(Provided by @dearmoonproject x SpaceX)

A Victoria man is vying for a chance to be on the first of eight on a civilian flight to the moon.

Japanese billionaire and fashion designer Yusaku Maezawa is offering a free trip to fly the lunar orbit in collaboration with Elon Musk and SpaceX.

Maezawa launched the ‘dearMoon’ mission on Tuesday with the hopes of bringing eight people, with a focus on artists, that must fulfill a criteria of two things.

Brett Andersen, a restaurant manager in Victoria, said he fulfills the criteria.

In a video posted to his Instagram, Andersen details the criteria which Maezawa will choose the recipients, and why he fits the bill.

“The first criteria is to push the envelope of whatever it is I love to do […], the second one is to support the rest of the crew on their aspirations while we go on this adventure,” said Andersen in his video below:

Andersen is an adventure photographer and videographer and has been in the hospitality industry for over 15 years.

But this isn’t the first time Andersen has tried going into orbit.

In 2015, Andersen made it through a global contest that would have seen him board the first civilian flight on Sir Richard Bransen’s Virgin Galactic.

The shuttle he was supposed to board ended up crashing.

This is his second chance, even if the circumstances are different.

“For Branson, I submitted a minute video which won both nationally and globally – that’s how I stood out.

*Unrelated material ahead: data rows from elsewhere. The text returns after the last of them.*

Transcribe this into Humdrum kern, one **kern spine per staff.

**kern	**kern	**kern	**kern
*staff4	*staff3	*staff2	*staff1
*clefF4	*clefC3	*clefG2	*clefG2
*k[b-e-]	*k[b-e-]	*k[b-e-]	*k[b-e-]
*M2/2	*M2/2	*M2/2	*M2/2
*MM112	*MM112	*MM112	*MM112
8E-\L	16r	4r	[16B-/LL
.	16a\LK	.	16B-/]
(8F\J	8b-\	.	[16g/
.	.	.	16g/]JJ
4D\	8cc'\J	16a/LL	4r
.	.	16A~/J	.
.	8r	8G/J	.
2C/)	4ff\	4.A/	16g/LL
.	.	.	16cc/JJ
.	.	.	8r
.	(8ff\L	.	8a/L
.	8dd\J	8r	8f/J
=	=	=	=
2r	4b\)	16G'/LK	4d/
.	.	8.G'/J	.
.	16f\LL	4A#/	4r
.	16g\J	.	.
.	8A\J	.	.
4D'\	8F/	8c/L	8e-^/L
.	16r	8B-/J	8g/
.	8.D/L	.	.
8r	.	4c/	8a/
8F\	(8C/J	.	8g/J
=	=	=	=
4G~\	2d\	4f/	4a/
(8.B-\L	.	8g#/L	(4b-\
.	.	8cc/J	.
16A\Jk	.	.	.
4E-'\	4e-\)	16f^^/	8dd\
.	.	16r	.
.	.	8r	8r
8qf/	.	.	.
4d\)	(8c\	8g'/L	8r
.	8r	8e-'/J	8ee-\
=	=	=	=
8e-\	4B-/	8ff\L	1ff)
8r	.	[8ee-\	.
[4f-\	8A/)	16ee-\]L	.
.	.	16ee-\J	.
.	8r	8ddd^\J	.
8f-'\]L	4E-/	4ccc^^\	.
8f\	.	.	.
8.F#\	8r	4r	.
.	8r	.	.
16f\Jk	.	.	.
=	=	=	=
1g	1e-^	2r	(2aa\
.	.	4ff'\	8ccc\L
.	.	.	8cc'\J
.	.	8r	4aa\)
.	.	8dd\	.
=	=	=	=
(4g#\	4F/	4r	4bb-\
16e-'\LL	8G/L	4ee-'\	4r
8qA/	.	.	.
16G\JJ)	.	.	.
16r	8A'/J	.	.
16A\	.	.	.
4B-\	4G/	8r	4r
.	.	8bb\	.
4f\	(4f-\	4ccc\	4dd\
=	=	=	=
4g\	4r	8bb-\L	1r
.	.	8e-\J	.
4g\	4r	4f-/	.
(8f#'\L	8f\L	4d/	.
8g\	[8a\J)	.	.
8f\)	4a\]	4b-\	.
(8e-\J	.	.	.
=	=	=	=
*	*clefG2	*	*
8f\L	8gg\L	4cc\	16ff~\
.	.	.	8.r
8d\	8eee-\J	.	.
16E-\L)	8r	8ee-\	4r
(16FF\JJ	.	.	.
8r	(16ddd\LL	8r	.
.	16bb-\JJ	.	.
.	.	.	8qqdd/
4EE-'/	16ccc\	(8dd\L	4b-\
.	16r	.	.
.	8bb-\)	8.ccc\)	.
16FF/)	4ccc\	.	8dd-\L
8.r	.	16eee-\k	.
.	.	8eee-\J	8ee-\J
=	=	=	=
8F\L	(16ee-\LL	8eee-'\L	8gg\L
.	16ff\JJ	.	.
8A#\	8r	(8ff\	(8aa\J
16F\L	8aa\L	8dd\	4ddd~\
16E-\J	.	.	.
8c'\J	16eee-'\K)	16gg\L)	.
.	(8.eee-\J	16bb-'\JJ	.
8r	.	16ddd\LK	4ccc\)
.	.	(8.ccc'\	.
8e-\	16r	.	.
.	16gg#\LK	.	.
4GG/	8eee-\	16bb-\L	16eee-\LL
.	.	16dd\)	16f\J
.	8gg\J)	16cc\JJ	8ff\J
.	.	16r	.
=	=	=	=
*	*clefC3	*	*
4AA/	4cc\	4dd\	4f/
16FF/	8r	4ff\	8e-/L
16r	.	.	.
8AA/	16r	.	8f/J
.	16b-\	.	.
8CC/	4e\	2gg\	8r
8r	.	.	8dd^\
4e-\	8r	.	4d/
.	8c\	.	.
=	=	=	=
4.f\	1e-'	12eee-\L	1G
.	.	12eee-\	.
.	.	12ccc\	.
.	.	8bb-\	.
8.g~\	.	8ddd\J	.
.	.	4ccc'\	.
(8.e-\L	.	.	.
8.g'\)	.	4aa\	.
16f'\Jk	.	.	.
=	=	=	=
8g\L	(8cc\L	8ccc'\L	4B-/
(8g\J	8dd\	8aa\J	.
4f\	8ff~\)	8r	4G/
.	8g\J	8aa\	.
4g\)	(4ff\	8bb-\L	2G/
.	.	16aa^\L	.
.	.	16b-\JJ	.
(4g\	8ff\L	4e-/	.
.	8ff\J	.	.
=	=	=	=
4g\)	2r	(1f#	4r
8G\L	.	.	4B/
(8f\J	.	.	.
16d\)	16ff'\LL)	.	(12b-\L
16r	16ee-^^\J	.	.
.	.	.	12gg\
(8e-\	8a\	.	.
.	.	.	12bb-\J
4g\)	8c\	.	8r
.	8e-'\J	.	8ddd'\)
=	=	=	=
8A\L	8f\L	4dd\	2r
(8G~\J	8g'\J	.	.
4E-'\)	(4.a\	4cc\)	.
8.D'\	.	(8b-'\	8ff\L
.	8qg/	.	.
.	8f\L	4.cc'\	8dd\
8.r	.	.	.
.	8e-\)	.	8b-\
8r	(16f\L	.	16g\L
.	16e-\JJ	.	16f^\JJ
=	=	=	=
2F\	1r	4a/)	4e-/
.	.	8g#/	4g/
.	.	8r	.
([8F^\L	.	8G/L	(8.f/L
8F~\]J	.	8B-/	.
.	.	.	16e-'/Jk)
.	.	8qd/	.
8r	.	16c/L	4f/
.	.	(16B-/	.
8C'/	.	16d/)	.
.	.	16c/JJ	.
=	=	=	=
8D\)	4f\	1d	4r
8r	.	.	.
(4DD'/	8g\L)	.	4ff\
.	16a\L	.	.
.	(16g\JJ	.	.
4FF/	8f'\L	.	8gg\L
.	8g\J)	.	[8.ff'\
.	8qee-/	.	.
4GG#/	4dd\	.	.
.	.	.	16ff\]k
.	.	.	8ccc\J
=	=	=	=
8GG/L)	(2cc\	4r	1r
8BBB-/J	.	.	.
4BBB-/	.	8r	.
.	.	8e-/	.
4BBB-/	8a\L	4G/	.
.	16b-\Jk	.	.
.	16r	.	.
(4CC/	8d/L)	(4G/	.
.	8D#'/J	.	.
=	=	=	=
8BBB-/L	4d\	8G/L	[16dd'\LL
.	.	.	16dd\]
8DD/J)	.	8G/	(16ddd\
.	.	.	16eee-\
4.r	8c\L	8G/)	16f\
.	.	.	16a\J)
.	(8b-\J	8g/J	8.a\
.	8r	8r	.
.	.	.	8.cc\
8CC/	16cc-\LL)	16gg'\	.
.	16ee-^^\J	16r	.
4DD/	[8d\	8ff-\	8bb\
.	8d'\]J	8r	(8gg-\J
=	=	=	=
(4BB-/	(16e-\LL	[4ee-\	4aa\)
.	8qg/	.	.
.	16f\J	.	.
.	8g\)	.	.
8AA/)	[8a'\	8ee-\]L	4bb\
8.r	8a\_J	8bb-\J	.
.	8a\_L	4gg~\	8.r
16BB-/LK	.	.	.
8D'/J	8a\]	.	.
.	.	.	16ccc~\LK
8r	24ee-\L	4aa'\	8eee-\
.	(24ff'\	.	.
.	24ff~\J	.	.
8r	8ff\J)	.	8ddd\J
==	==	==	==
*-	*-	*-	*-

But for this, it’s just a basic application and raffle,” said Andersen.

The video Andersen posted is a way to put him on Maezawa’s radar.

“The more people who watch it, the more people can ‘like’ it and tag Yusaku,” said Andersen.

A trip like this is once in a lifetime, and it’s rare for someone to have gotten one chance, let alone the possibility of a second.

For Andersen, the adventure once again aligns with his core values of freedom and adventure, and it’s a way for him to reawaken the wanderlust that’s been more dormant since the COVID-19 pandemic began.

“When it comes to space, there’s something so special about looking down on earth. I’m so used to looking up to clear my head and mind that to be able to look down would be a dream,” said Andersen.

“[The trip] it’s like a cheat code to enlightenment.”